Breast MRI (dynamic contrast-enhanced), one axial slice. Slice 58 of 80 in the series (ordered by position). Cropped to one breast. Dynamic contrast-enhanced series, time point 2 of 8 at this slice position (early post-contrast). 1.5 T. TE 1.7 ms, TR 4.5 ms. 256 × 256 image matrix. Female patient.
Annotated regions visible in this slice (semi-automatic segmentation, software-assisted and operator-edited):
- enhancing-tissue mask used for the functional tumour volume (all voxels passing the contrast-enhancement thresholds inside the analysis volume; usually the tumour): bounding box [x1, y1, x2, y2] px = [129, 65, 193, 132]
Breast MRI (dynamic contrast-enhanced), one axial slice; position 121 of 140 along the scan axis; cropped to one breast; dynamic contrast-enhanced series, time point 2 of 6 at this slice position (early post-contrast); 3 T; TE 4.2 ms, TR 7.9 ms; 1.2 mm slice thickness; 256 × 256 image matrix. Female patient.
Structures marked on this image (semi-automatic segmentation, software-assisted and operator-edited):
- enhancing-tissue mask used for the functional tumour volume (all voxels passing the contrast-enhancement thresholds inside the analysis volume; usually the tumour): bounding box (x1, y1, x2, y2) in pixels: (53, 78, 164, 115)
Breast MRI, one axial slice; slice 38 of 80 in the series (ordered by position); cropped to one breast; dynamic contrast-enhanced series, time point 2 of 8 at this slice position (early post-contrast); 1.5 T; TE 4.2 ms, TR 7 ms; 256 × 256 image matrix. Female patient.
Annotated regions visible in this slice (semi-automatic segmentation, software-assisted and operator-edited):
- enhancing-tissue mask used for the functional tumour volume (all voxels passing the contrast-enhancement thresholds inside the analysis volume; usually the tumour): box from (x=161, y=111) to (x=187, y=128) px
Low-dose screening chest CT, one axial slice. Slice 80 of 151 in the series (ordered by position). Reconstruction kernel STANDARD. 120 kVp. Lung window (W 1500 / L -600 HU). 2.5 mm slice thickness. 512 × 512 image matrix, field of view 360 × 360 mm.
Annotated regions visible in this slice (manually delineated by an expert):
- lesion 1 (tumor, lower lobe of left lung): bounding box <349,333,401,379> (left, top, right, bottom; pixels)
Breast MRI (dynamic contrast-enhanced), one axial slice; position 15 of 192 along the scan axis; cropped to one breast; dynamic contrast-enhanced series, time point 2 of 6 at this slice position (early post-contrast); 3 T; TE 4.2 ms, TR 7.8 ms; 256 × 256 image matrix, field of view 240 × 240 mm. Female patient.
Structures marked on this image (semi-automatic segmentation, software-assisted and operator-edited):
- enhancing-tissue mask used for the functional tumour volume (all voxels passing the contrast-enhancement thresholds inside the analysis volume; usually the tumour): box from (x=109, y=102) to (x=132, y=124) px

(TASK PROMPT):
Nothing in the records may be left out; copy them all exactly.

(RESULT OF THIS EXERCISE):
Breast MRI (dynamic contrast-enhanced), one axial slice. Slice 58 of 80 in the series (ordered by position). Cropped to one breast. Dynamic contrast-enhanced series, time point 2 of 8 at this slice position (early post-contrast). 1.5 T. TE 1.7 ms, TR 4.5 ms. 256 × 256 image matrix. Female patient.
Annotated regions visible in this slice (semi-automatic segmentation, software-assisted and operator-edited):
- enhancing-tissue mask used for the functional tumour volume (all voxels passing the contrast-enhancement thresholds inside the analysis volume; usually the tumour): bounding box [x1, y1, x2, y2] px = [129, 65, 193, 132]
Breast MRI (dynamic contrast-enhanced), one axial slice; position 121 of 140 along the scan axis; cropped to one breast; dynamic contrast-enhanced series, time point 2 of 6 at this slice position (early post-contrast); 3 T; TE 4.2 ms, TR 7.9 ms; 1.2 mm slice thickness; 256 × 256 image matrix. Female patient.
Structures marked on this image (semi-automatic segmentation, software-assisted and operator-edited):
- enhancing-tissue mask used for the functional tumour volume (all voxels passing the contrast-enhancement thresholds inside the analysis volume; usually the tumour): bounding box (x1, y1, x2, y2) in pixels: (53, 78, 164, 115)
Breast MRI, one axial slice; slice 38 of 80 in the series (ordered by position); cropped to one breast; dynamic contrast-enhanced series, time point 2 of 8 at this slice position (early post-contrast); 1.5 T; TE 4.2 ms, TR 7 ms; 256 × 256 image matrix. Female patient.
Annotated regions visible in this slice (semi-automatic segmentation, software-assisted and operator-edited):
- enhancing-tissue mask used for the functional tumour volume (all voxels passing the contrast-enhancement thresholds inside the analysis volume; usually the tumour): box from (x=161, y=111) to (x=187, y=128) px
Low-dose screening chest CT, one axial slice. Slice 80 of 151 in the series (ordered by position). Reconstruction kernel STANDARD. 120 kVp. Lung window (W 1500 / L -600 HU). 2.5 mm slice thickness. 512 × 512 image matrix, field of view 360 × 360 mm.
Annotated regions visible in this slice (manually delineated by an expert):
- lesion 1 (tumor, lower lobe of left lung): bounding box <349,333,401,379> (left, top, right, bottom; pixels)
Breast MRI (dynamic contrast-enhanced), one axial slice; position 15 of 192 along the scan axis; cropped to one breast; dynamic contrast-enhanced series, time point 2 of 6 at this slice position (early post-contrast); 3 T; TE 4.2 ms, TR 7.8 ms; 256 × 256 image matrix, field of view 240 × 240 mm. Female patient.
Structures marked on this image (semi-automatic segmentation, software-assisted and operator-edited):
- enhancing-tissue mask used for the functional tumour volume (all voxels passing the contrast-enhancement thresholds inside the analysis volume; usually the tumour): box from (x=109, y=102) to (x=132, y=124) px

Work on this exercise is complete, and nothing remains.